### Complete the following
**1.** Decide whether each of these statements agrees with the passage on Congo's history. Answer yes or no for each, quoting the words of the passage that decide it: (a) Pierre de Brazza was a French explorer; (b) Joseph-Désiré Mobutu seized power in Kinshasa in 1965; (c) Laurent-Désiré Kabila is the current president of the Democratic Republic of the Congo.
**2.** Please carry on the passage on Congo's history from the point where it stops.

The Mo Ibrahim Foundation has created a security ratings system called the Ibrahim Index, according to scores based on each country’s quality of government. Before traveling to Congo-Kinshasa or anywhere on the continent, check the index and do your research.
As in much of Central Africa, Congo-Brazzaville has impenetrable rain forests, so settlers arrived much later here than in the rest of Africa, and except for some small groups of pygmies, the region was uninhabited until a number of Bantu tribes moved in during the medieval period. The dominant Bantu tribes sold slaves to European traders from the 15th century through the 19th, after which the French and the Belgians scuffled for control over the area. It was during that period that Pierre de Brazza, an Italian explorer working for France, founded Brazzaville.
By 1891, France had wrested complete control of the Congo River basin from its Belgian and Bantu overlords and immediately began to exploit the region’s forestry and diamond industries. After several years of civil unrest (not all of which was related to the independence movement), France granted independence to the region in 1960 as part of the Congo Republic, which included both Congo-Brazzaville and Congo-Kinshasa.
In 1965, General Joseph-Désiré Mobutu seized power in Kinshasa and declared the region that is now Congo-Kinshasa independent of the Republic of the Congo. He renamed the region Zaire and more or less maintained control over it until 1996, when fighting from bordering Rwanda spilled over into Zaire. The Mobutu government supported Zairean Hutus and encouraged them to massacre Tutsis of both Rwandan and Zairean descent living in Zaire. Tutsi militias were finally successful in ousting Mobutu, and their leader, Laurent-Désiré Kabila, became president of Zaire, changing its name to the Democratic Republic of the Congo. His son, Joseph Kabila, is now the president, although various rebel groups maintain control in outlying areas. Both opposition parties and its own members constantly threaten the Kabila government.

### Material provided
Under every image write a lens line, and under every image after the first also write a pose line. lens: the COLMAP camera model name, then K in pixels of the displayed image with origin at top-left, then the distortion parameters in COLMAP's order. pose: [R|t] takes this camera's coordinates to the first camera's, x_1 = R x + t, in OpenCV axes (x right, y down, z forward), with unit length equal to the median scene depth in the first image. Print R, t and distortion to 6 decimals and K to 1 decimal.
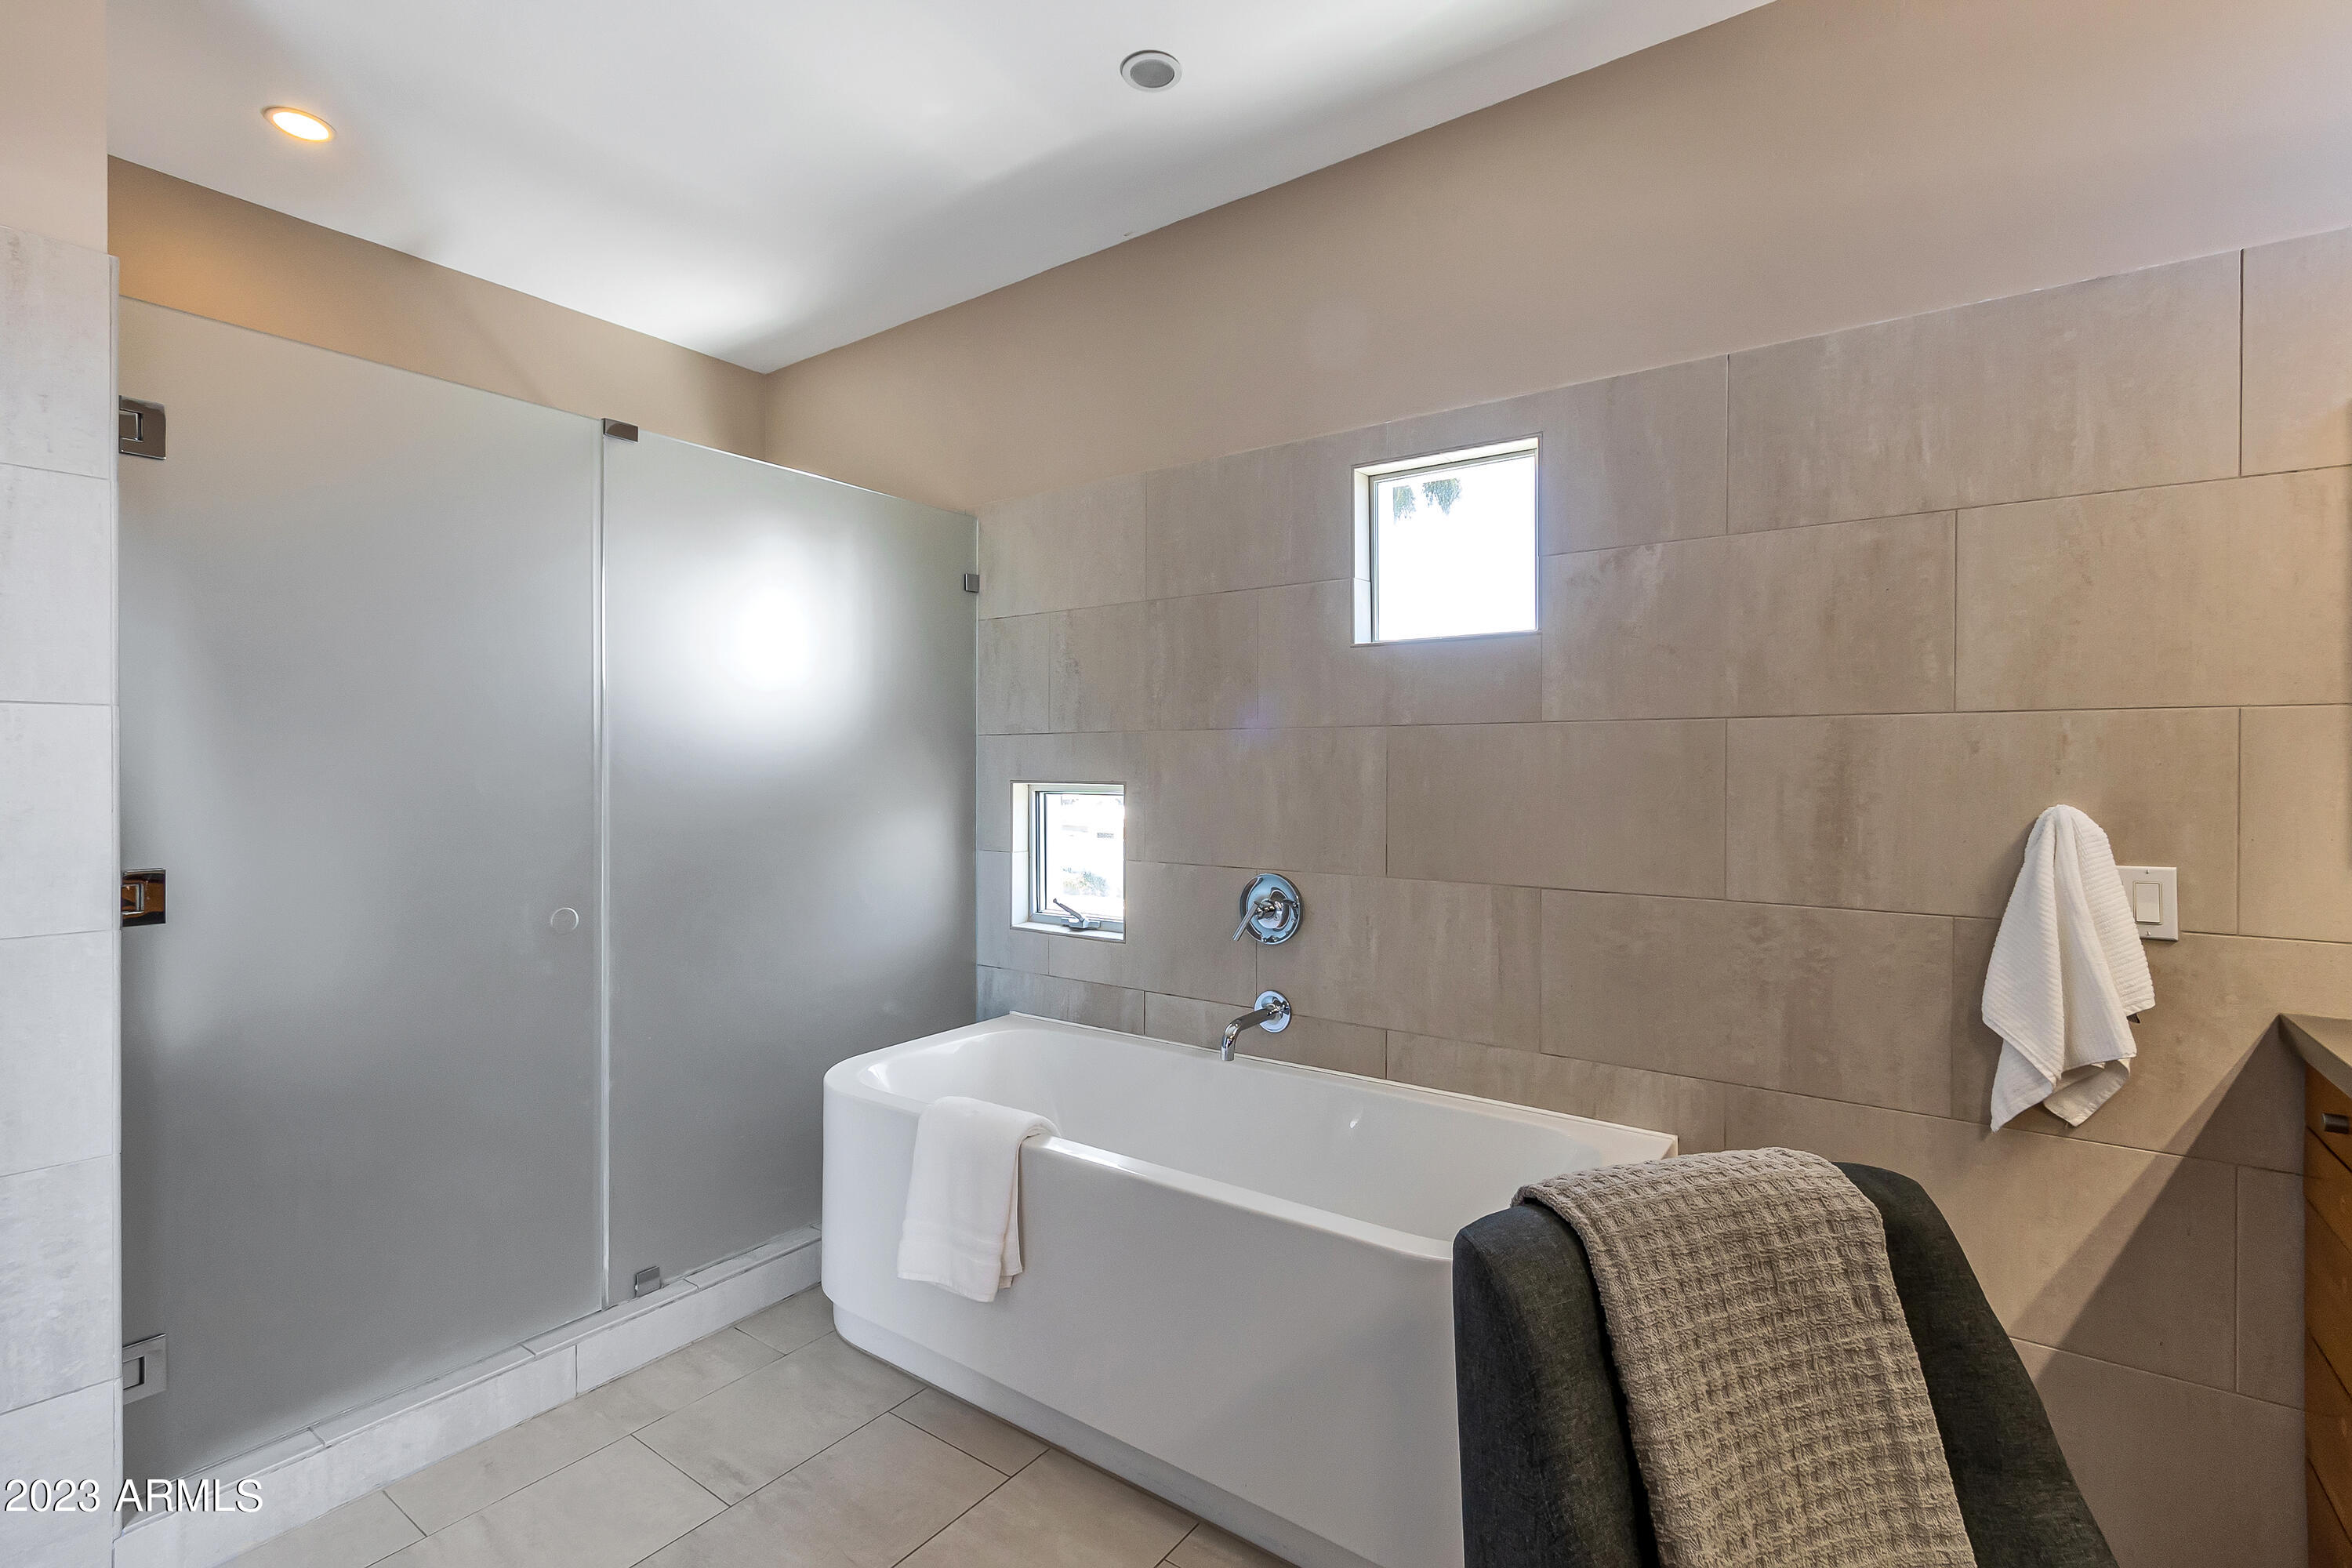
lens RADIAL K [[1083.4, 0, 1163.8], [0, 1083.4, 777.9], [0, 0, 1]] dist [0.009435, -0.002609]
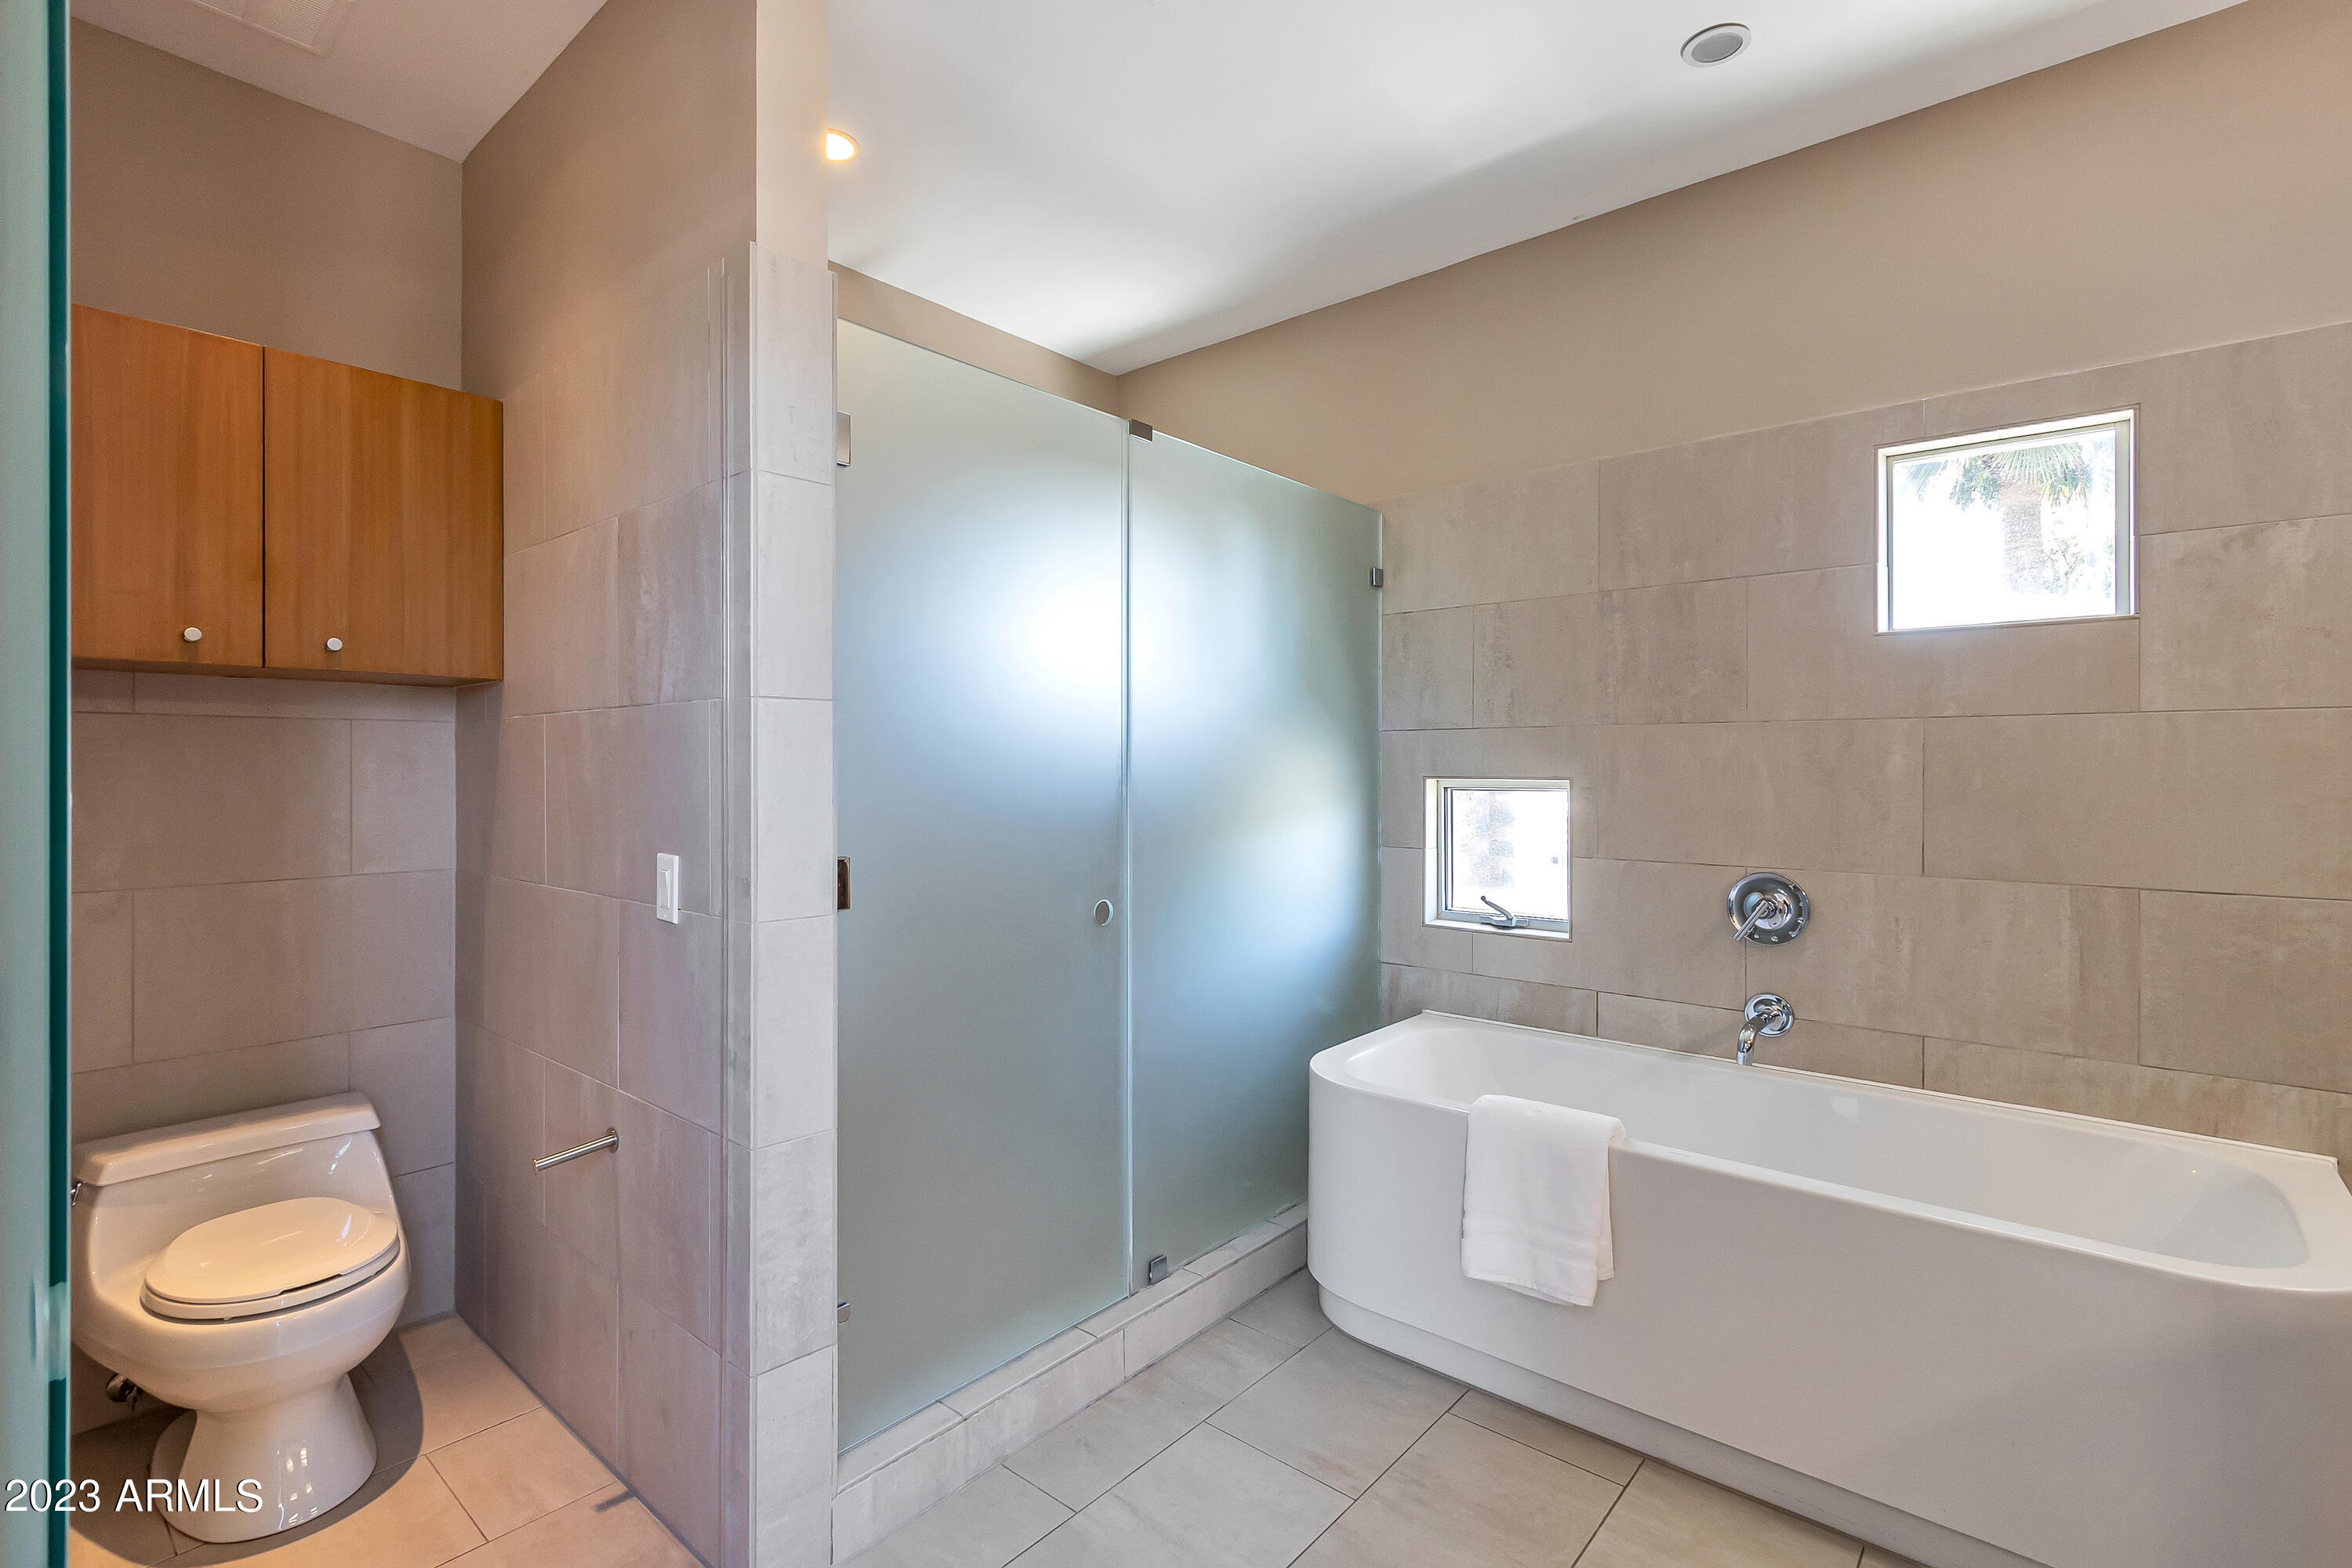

### Results
**1.**
(a) No: "Pierre de Brazza, an Italian explorer working for France"
(b) Yes: "In 1965, General Joseph-Désiré Mobutu seized power in Kinshasa"
(c) No: "His son, Joseph Kabila, is now the president"

**2.**
1. Photography is illegal without a permit in Congo-Kinshasa. If law enforcement (or scammers pretending to be “undercover police”) catch you taking pictures of anything, especially monuments or government buildings, you will likely be harassed and probably fined. Taking pictures of locals is socially taboo, and people may react aggressively if you try to do so anyway. If you must photograph, ask permission first.
2. French is the official language, and almost all locals have at least some grasp of it. They will often speak Lingala, the tribal lingua franca, to one another, and the knowledge of a few phrases will gain you the respect and courtesy of those to whom you speak.
3. Congo-Kinshasa uses the Congolese franc (franc congolais). Some hotels and businesses will accept and give you change in American dollars. Credit cards and traveler’s checks are not accepted outside the nicest hotels in Kinshasa; use cash.
4. Internet access here is quite good for Central Africa. Although only the most upscale hotels and restaurants use wireless access, Internet cafés are common in Kinshasa and the larger towns.
5. At six in the morning and six at night, flag-raising and -lowering ceremonies occur wherever there are flags in public places. The Congolese take this ritual very seriously, and cars and individuals are expected to stop and watch respectfully or risk being harassed by the police or locals.